As a seasoned drinker and a drug user, it was always “something and something.” Tequila AND cocaine. Vodka AND Vicodin. Beer AND weed. Losing my keys AND my wallet. Making out with you AND yelling at you. Even when I got sober I knew I was an alcoholic AND an addict. But for a long, long time—even sober—there felt like there was another AND but I didn’t know what it was. What I did know is that I still felt rattled, haunted and disturbed even though I had stopped using and drinking.

Programs of recovery were pretty specific—they could help me stop drinking and using drugs but for deeper, non-addiction related stuff, I should probably see somebody and I should do it sooner as opposed to later. That somebody, for me, was a therapist. But out of stubbornness, self-sufficiency or good old fashioned laziness, I put off seeing a therapist for a long, long time. “I’ll think about it tomorrow,” as my entitlement role model Scarlett O’Hara once said, became my motto. But for me tomorrow didn’t come until I had nearly nine years of sobriety.

A few weeks ago, my therapist told me, “People should go into couples therapy before there’s a problem. Same with regular therapy.” Six months into working together, now he tells me. But what brought me into his office was an urgency that I really needed it. Two decades of steady drug use and drinking were able to numb out the feelings and events of growing up in an alcoholic home.

They also did the trick in erasing several violent and explosive moments from my past. But when that coping mechanism was gone, I was left feeling shattered and I didn’t know why. Turns out, what I was experiencing was the lingering effects of Post-Traumatic Stress Disorder or PTSD. While it took several years to kick back in, once it did, PTSD wreaked havoc on my emotions. Depressed, in emotional pain and feeling hopeless, I Googled my ass off until I found a therapist. I will admit, his initial appeal was that his office was located juts a few blocks from my house. This probably isn’t the ideal strategy in picking a therapist. I mean there’s a Thai place really close my house and I would never eat there because it isn’t very good, despite being convenient. Nevertheless after talking to him on the phone, I decided to go for it. A therapist friend of mine advised me to give a few therapists a shot and not feel obligated to anyone unless we clicked. Lucky for me after just one session, we did.

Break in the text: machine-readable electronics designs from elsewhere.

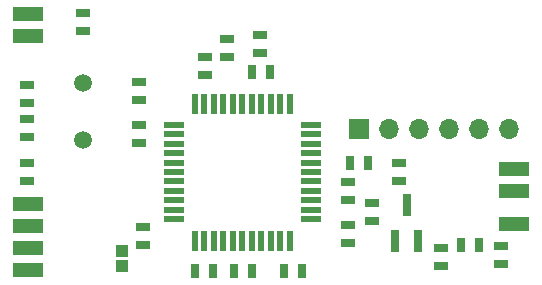
<source format=gbr>
G04 #@! TF.FileFunction,Soldermask,Top*
%FSLAX46Y46*%
G04 Gerber Fmt 4.6, Leading zero omitted, Abs format (unit mm)*
G04 Created by KiCad (PCBNEW 4.0.7+dfsg1-1) date Sun Jan 21 17:37:17 2018*
%MOMM*%
%LPD*%
G01*
G04 APERTURE LIST*
%ADD10C,0.100000*%
%ADD11R,1.143000X0.635000*%
%ADD12R,0.635000X1.143000*%
%ADD13R,0.800000X1.900000*%
%ADD14C,1.500000*%
%ADD15R,2.500000X1.250000*%
%ADD16R,1.000000X1.000000*%
%ADD17R,0.550000X1.700000*%
%ADD18R,1.700000X0.550000*%
%ADD19R,1.700000X1.700000*%
%ADD20O,1.700000X1.700000*%
G04 APERTURE END LIST*
D10*
D11*
X18990000Y-15422000D03*
X18990000Y-13898000D03*
D12*
X36008000Y-35780000D03*
X37532000Y-35780000D03*
D11*
X24120000Y-32008000D03*
X24120000Y-33532000D03*
X41460000Y-28228000D03*
X41460000Y-29752000D03*
X14280000Y-24432000D03*
X14280000Y-22908000D03*
X14270000Y-19978000D03*
X14270000Y-21502000D03*
D12*
X33338000Y-18900000D03*
X34862000Y-18900000D03*
D11*
X54380000Y-33628000D03*
X54380000Y-35152000D03*
D13*
X45470000Y-33180000D03*
X47370000Y-33180000D03*
X46420000Y-30180000D03*
D12*
X28508000Y-35790000D03*
X30032000Y-35790000D03*
X33312000Y-35790000D03*
X31788000Y-35790000D03*
D11*
X34050000Y-17292000D03*
X34050000Y-15768000D03*
X29330000Y-19152000D03*
X29330000Y-17628000D03*
X31200000Y-17622000D03*
X31200000Y-16098000D03*
X14290000Y-28112000D03*
X14290000Y-26588000D03*
X23760000Y-24942000D03*
X23760000Y-23418000D03*
X23760000Y-21292000D03*
X23760000Y-19768000D03*
X43460000Y-30018000D03*
X43460000Y-31542000D03*
X41450000Y-31878000D03*
X41450000Y-33402000D03*
X49350000Y-33788000D03*
X49350000Y-35312000D03*
D12*
X52552000Y-33550000D03*
X51028000Y-33550000D03*
X43122000Y-26570000D03*
X41598000Y-26570000D03*
D11*
X45790000Y-26568000D03*
X45790000Y-28092000D03*
D14*
X19030000Y-24680000D03*
X19030000Y-19800000D03*
D15*
X14340000Y-15840000D03*
X55550000Y-31790000D03*
X55550000Y-27080000D03*
X55550000Y-29000000D03*
X14350000Y-30090000D03*
X14350000Y-33810000D03*
X14350000Y-31950000D03*
X14350000Y-35690000D03*
X14340000Y-14000000D03*
D16*
X22360000Y-34060000D03*
X22360000Y-35360000D03*
D17*
X28510000Y-33170000D03*
X29310000Y-33170000D03*
X30110000Y-33170000D03*
X30910000Y-33170000D03*
X31710000Y-33170000D03*
X32510000Y-33170000D03*
X33310000Y-33170000D03*
X34110000Y-33170000D03*
X34910000Y-33170000D03*
X35710000Y-33170000D03*
X36510000Y-33170000D03*
D18*
X38310000Y-31370000D03*
X38310000Y-30570000D03*
X38310000Y-29770000D03*
X38310000Y-28970000D03*
X38310000Y-28170000D03*
X38310000Y-27370000D03*
X38310000Y-26570000D03*
X38310000Y-25770000D03*
X38310000Y-24970000D03*
X38310000Y-24170000D03*
X38310000Y-23370000D03*
D17*
X36510000Y-21570000D03*
X35710000Y-21570000D03*
X34910000Y-21570000D03*
X34110000Y-21570000D03*
X33310000Y-21570000D03*
X32510000Y-21570000D03*
X31710000Y-21570000D03*
X30910000Y-21570000D03*
X30110000Y-21570000D03*
X29310000Y-21570000D03*
X28510000Y-21570000D03*
D18*
X26710000Y-23370000D03*
X26710000Y-24170000D03*
X26710000Y-24970000D03*
X26710000Y-25770000D03*
X26710000Y-26570000D03*
X26710000Y-27370000D03*
X26710000Y-28170000D03*
X26710000Y-28970000D03*
X26710000Y-29770000D03*
X26710000Y-30570000D03*
X26710000Y-31370000D03*
D19*
X42350000Y-23690000D03*
D20*
X44890000Y-23690000D03*
X47430000Y-23690000D03*
X49970000Y-23690000D03*
X52510000Y-23690000D03*
X55050000Y-23690000D03*
M02*

</source>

During my first visit, we talked about my stressful new job working with other addicts as a peer support specialist. We talked my marriage. We talked about my recovery from drugs and alcohol. But mainly we talked about the AND. We hopped right in and talked about trauma approximately 30 minutes into our hour together. Upon his prompts, I unpacked a lot of baggage in a short amount of time. Tears streamed down my face. There was no question that I needed to be there and towards the end of our session there was also no question that he could help me. Which was fantastic because all of this was too much for me to handle on my own.  More of a guide to a place of clarity and less of a life coach and drill sergeant, my therapist, which I could officially call him after one visit, like we were going steady or something, kept it simple. He asked what happened. He asked about my family. He asked about my husband. He asked about my job but he did all of it in a way that felt conversational. I’ve never once felt attacked or judged. But uncomfortable? UH yeah lots of that.

My therapist has a way, as I’m sure a lot of them do, of cutting right through all the gnarly things I don’t want to say out loud and then he makes me do precisely that. I’ve even said out loud, “I hate this conversation” and “All of this is making me really uncomfortable.” Which he is receptive to but then he does something awful: he asks me why I’m uncomfortable and sometimes even makes me sit in it. How dare he? Doesn’t he know I don’t sit in emotions or talk about them? I cover them up with booze and drugs until they vanish. The problem is he does know all of this and so he pushes me to tell the truth. The bastard. But the more he does, the more something even more incredible than that happens: he forces me to look at how strong I am, how much I’ve grown, how creative I am, how resilient I am. He honors that and he makes me honor that too.

It’s remarkable how well all of this works with being in recovery too. Not sober himself but with years of working with addicts himself, he’s always open to learn more and we joke that I’m making him “woke” to all things sobriety. He’ll ask about things he doesn’t know which is amazing and we become two people exchanging, not guy with fancy degree and crazy person. He’s heard enough about my program of recovery that he now asks how it’s going. He also encourages me to do the work I need to stay sober and will gently push me in that direction if I get stalled out, as I have before. In turn, I’ve told him about meetings, the 12 steps, having a sponsor and even referred sober friends to him. Mainly, there are two layers of relief I get having both a therapist and a program of recovery. They work beautifully in tandem with one another. For support that’s more specific to day to day living and my PTSD, my therapist is my guy and for all my sobriety needs, my recovery support system does the rest.

A few months into working with my therapist, I noted how much better I felt being in therapy. The things that haunted me and freaked me out were less terrifying. I was grateful to finally have both.

Surprised, he asked, “Wait. Do most of you sober people do this without a therapist too?!”

I replied, “A lot of us do, yeah.”

“I can’t believe it. That sounds really hard,” he said.

Now nearly a year later, I can’t believe I did it for so long either because it was.